[PROBLEM DETAILS] Duplicate the passage from the home loan guide between "Fact Checked" and "your home sooner.", inclusive.

[SOURCE EXCERPT]
-- begin --

Fact Checked
Which home loan type is right for you?
Finding a home loan can be a challenging. Different circumstances require different loans. Below we cover the basics to get you in your home sooner.
Refinance home loans are for those seeking to change their existing home loan in some way - whether that’s to secure a lower interest rate, move to a loan with better features, access equity, etc.
Investment home loans are for property investors looking to purchase property with the intention of generating rental income and/or capital growth. Investors can also refinance their existing investment home loan from one to another
Interest-only home loans are for those that wish to have temporarily lower loan payments by putting a pause on their repayment of the loan’s principal (i.e. the borrowed amount) for a set period of time. During this time (typically three to five years) only the loan’s interest charges are paid.

-- end --

(Data entries)
-- begin --

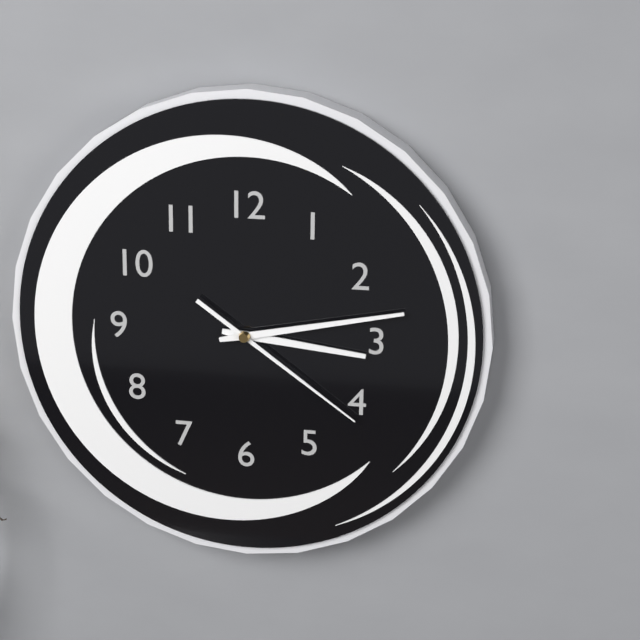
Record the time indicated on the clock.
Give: 3:13:21
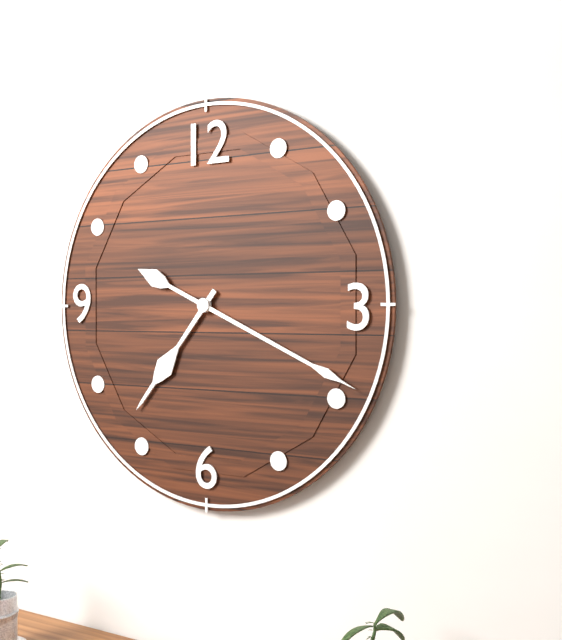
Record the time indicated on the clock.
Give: 7:19
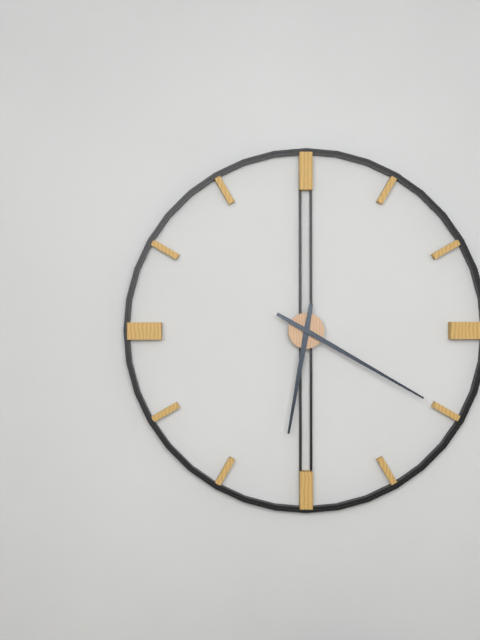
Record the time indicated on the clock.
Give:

-- end --

[SOLUTION FOR THIS PROBLEM]
Fact Checked
Which home loan type is right for you?
Finding a home loan can be a challenging. Different circumstances require different loans. Below we cover the basics to get you in your home sooner.